Издержки любви автора к Достоевскому, положим, — но издержки немалые и вряд ли оправданные. Максимализм, рождающий непременно масштабные выводы (“Все, о чем писал Достоевский, применимо к нашему времени”); утешительные прогнозы, основанные на чудодейственных свойствах художественного слова (особенно русской классической литературы) и вере в то, что “спасется Россия, спасет и своих братьев и сестер вокруг”, — в таком исходе уже убеждены и какие-то “умные иностранцы”, называющие “Россию единственным еще живым местом на Земле” (где, интересно, Степанян обнаружил таких удивительных иностранцев, мне что-то совсем других мыслей попадались); наконец, рассуждения о деньгах, восходящие к финансовым теориям Достоевского, изложенным в январском выпуске “Дневника писателя” за 1881 год. Либерализм, позитивизм, социально-экономический “порядок вещей”, плюрализм, социальная справедливость и борьба — поднявшимся по метафизической вертикали все это предстает жалкой языческой суетой. Ведь “стоит только понять, что жизнь не кончается здесь, на земле, как все жалобы на несправедливость становятся бессмысленными”. Так ясно и так просто. Отсюда обида автора на С. Г. Бочарова, который, мягко полемизируя с суждениями “религиозных литературоведов” (в том числе со Степаняном и его “единомышленниками”), заметил, что в их работах порой литература “утрачивает свободу и сложность своего положения между лежащей под нею жизнью и высшим духовным началом и свободу вопрошания в обе стороны”.

## [Цель упражнения]
Запишите весь текст о Достоевском слово в слово, ничего в нём не меняя. Материал, приведённый далее, никак не связан с текстом о Достоевском.

## [Содержание набора данных]
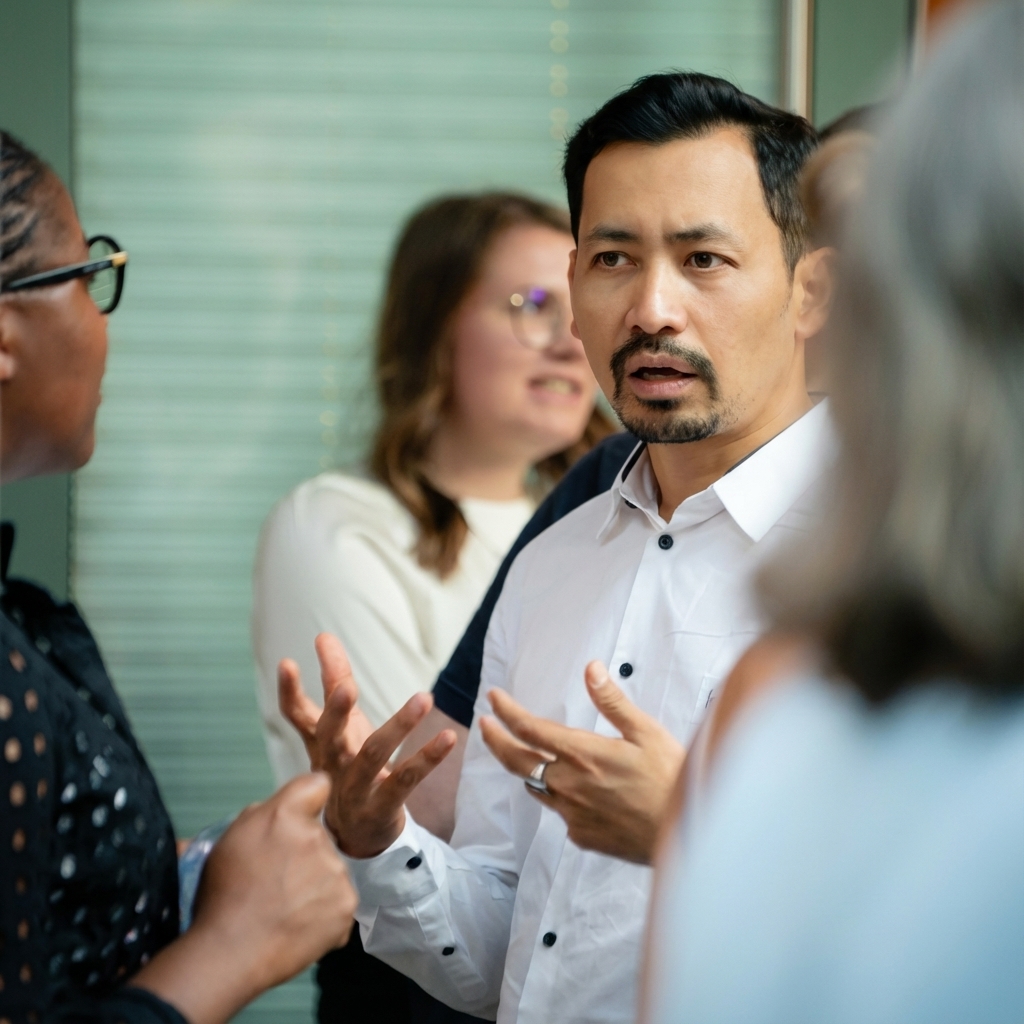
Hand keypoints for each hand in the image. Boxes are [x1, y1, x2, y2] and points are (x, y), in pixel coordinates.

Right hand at [193, 773, 356, 982]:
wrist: (229, 952)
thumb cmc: (223, 895)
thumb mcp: (230, 840)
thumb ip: (261, 816)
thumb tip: (281, 814)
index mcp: (285, 815)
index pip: (317, 784)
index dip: (309, 799)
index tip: (303, 814)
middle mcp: (316, 837)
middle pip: (319, 835)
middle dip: (303, 852)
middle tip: (278, 880)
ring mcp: (335, 871)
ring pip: (330, 869)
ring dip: (315, 883)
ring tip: (286, 909)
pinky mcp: (346, 904)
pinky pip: (339, 901)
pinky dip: (324, 913)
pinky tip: (300, 925)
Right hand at [280, 632, 456, 858]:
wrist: (358, 835)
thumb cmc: (349, 767)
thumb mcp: (342, 726)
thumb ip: (333, 682)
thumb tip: (323, 636)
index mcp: (321, 743)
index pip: (297, 715)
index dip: (289, 691)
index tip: (287, 662)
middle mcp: (332, 765)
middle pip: (329, 736)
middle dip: (336, 712)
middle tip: (347, 687)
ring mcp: (356, 789)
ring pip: (372, 755)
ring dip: (399, 726)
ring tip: (424, 698)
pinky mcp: (383, 806)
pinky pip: (406, 780)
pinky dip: (427, 758)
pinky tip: (447, 736)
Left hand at [480, 661, 684, 864]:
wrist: (688, 835)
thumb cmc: (672, 778)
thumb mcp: (646, 732)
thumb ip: (612, 701)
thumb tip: (591, 668)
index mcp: (583, 754)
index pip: (530, 728)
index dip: (507, 711)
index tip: (493, 697)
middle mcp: (569, 785)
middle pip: (517, 760)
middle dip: (495, 739)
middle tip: (484, 724)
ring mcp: (572, 814)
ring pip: (535, 786)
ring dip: (524, 766)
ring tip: (521, 752)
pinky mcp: (581, 835)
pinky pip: (559, 812)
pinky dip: (557, 795)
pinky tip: (570, 790)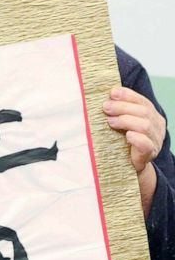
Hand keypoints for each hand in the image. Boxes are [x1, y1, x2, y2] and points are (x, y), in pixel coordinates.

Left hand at [104, 87, 164, 214]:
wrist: (127, 166)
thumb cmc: (121, 141)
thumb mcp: (121, 123)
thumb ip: (118, 111)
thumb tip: (103, 97)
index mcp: (151, 116)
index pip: (143, 101)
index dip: (128, 96)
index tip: (112, 93)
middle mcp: (156, 127)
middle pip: (143, 111)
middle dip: (123, 107)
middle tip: (105, 107)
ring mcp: (155, 141)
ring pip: (145, 125)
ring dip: (126, 120)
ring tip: (110, 121)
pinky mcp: (149, 154)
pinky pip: (146, 144)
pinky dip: (137, 138)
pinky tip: (127, 136)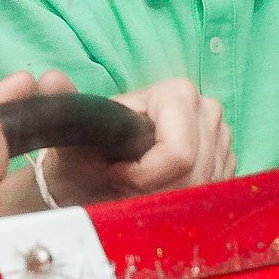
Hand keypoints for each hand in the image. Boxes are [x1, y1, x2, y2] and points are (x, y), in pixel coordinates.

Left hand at [42, 76, 231, 204]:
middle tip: (126, 186)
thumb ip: (64, 103)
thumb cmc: (88, 153)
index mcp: (178, 93)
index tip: (116, 174)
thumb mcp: (75, 132)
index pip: (179, 153)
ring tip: (139, 188)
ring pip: (205, 186)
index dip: (145, 176)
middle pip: (195, 172)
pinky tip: (161, 191)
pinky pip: (213, 192)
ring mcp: (222, 136)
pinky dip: (184, 199)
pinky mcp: (228, 161)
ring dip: (169, 196)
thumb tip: (50, 79)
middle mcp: (207, 109)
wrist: (98, 173)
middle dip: (157, 189)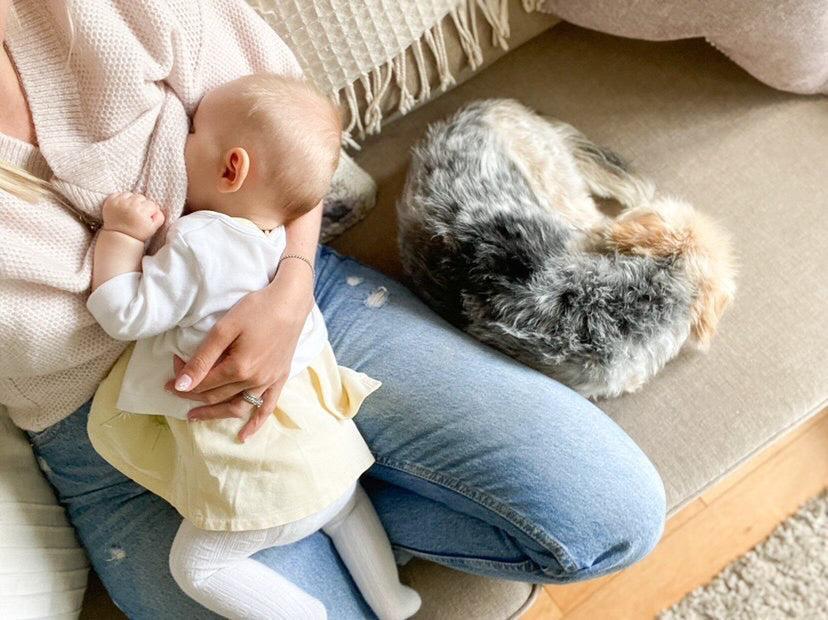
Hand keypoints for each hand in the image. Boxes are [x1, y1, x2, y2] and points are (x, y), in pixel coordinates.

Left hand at [102, 192, 164, 241]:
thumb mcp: (153, 228)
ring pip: (130, 194)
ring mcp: (119, 202)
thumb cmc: (138, 232)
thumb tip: (157, 208)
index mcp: (142, 211)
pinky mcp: (110, 202)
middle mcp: (130, 204)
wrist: (120, 236)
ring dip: (131, 200)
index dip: (150, 211)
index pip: (151, 204)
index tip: (146, 217)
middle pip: (141, 197)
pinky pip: (118, 194)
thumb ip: (159, 217)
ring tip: (130, 209)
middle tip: (138, 213)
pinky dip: (121, 198)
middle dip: (141, 204)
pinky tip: (122, 206)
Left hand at [164, 262, 314, 441]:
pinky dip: (256, 423)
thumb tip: (182, 385)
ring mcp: (269, 381)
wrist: (291, 301)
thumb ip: (202, 359)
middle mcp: (254, 380)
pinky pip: (267, 407)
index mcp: (239, 368)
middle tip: (175, 387)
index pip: (203, 382)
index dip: (184, 379)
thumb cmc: (256, 308)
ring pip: (237, 407)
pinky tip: (244, 436)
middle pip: (217, 395)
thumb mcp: (224, 328)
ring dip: (215, 414)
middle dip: (192, 393)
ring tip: (195, 416)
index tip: (170, 371)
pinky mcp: (280, 378)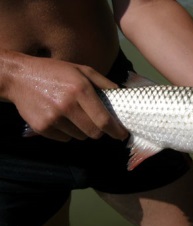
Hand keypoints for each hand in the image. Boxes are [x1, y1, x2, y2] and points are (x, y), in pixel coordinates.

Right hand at [8, 55, 127, 141]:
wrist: (19, 77)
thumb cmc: (54, 72)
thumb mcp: (81, 69)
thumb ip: (103, 82)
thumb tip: (121, 93)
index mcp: (80, 89)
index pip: (103, 120)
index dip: (116, 130)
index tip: (122, 134)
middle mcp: (67, 105)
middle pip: (94, 133)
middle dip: (100, 130)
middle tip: (97, 123)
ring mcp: (53, 118)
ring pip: (80, 136)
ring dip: (83, 130)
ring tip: (74, 115)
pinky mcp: (42, 128)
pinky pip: (65, 138)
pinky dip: (68, 132)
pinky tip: (61, 118)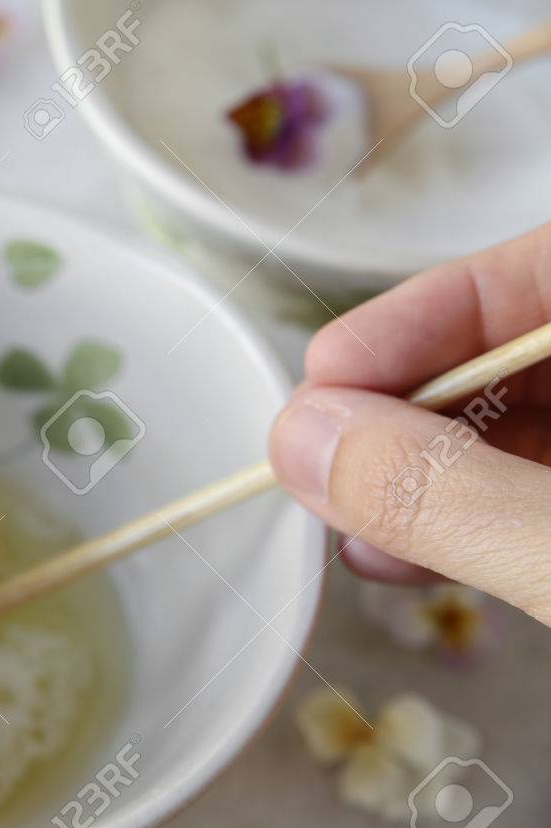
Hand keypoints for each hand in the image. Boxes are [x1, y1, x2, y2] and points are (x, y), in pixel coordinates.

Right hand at [270, 223, 550, 625]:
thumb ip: (449, 492)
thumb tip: (301, 438)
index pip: (535, 274)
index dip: (421, 314)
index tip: (324, 375)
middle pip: (513, 354)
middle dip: (404, 407)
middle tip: (316, 453)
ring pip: (516, 434)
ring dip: (415, 477)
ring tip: (342, 519)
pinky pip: (527, 503)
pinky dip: (459, 527)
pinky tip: (397, 553)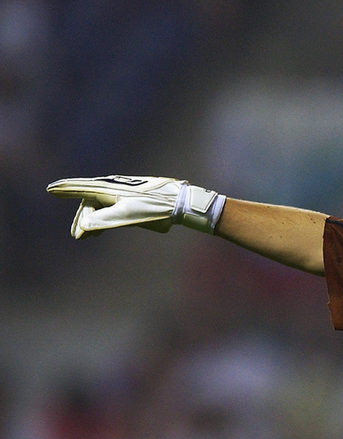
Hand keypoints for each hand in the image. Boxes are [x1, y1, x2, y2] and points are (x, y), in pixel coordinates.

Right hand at [46, 175, 225, 238]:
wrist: (180, 202)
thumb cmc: (155, 208)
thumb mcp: (127, 216)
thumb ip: (104, 220)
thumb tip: (83, 226)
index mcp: (109, 188)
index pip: (81, 189)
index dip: (65, 190)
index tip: (51, 189)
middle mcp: (113, 187)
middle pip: (89, 201)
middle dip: (82, 218)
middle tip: (77, 236)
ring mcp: (122, 191)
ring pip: (100, 204)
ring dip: (92, 219)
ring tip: (85, 236)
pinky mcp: (131, 198)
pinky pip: (110, 206)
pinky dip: (103, 217)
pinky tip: (101, 229)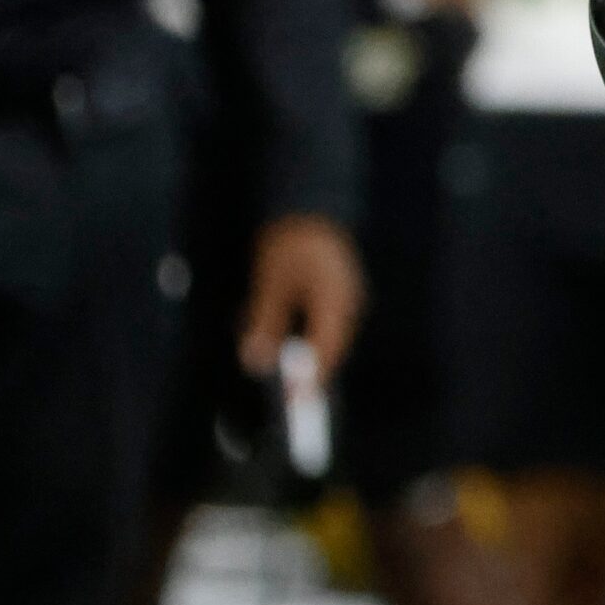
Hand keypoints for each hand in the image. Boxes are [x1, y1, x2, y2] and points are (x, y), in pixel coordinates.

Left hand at [242, 214, 364, 382]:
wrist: (309, 203)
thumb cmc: (292, 241)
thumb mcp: (271, 282)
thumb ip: (266, 322)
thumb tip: (257, 360)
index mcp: (336, 304)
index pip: (326, 353)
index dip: (311, 380)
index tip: (296, 401)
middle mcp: (347, 304)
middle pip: (329, 348)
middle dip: (305, 368)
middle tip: (284, 387)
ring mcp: (344, 297)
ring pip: (323, 335)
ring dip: (301, 349)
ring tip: (274, 353)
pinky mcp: (335, 289)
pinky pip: (320, 320)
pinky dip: (302, 331)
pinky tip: (279, 328)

## [Ответ на задание]
Издержки любви автора к Достоевскому, положим, — но издержки немалые и вряд ли оправданные. Максимализм, рождающий непременно масштабные выводы (“Все, о чем писал Достоевский, применимо к нашему времени”); утешительные прогнозы, основанные на чудодейственных свойствах художественного слова (особенно русской классической литературы) и вере в то, что “спасется Россия, спасет и своих братьев и сестер вокруг”, — в таком исходе уже убеждены и какие-то “умные иностранцы”, называющие “Россию единственным еще живым местом на Земле” (где, интересно, Степанян обнаружил таких удивительных иностранцев, мне что-то совсем других мыслей попадались); наконец, рассуждения о деньгах, восходящие к финансовым теориям Достоевского, изложенным в январском выпуске “Дневника писателя” за 1881 год. Либерализм, позитивизм, социально-экономический “порядок вещей”, плюрализм, социальная справедливость и борьба — поднявшимся по метафизической вертикали все это предстает жалкой языческой суетой. Ведь “стоит только понять, что жизнь не кончается здесь, на земле, как все жалобы на несправедливость становятся бессмысленными”. Так ясно и так просто. Отсюда обида автора на С. Г. Бочарова, который, мягко полемизируя с суждениями “религиозных литературоведов” (в том числе со Степаняном и его “единомышленниками”), заметил, что в их работах порой литература “утрачивает свободу и сложность своего положения между лежащей под нею жизнью и высшим духовным началом и свободу вопрошания в обе стороны”.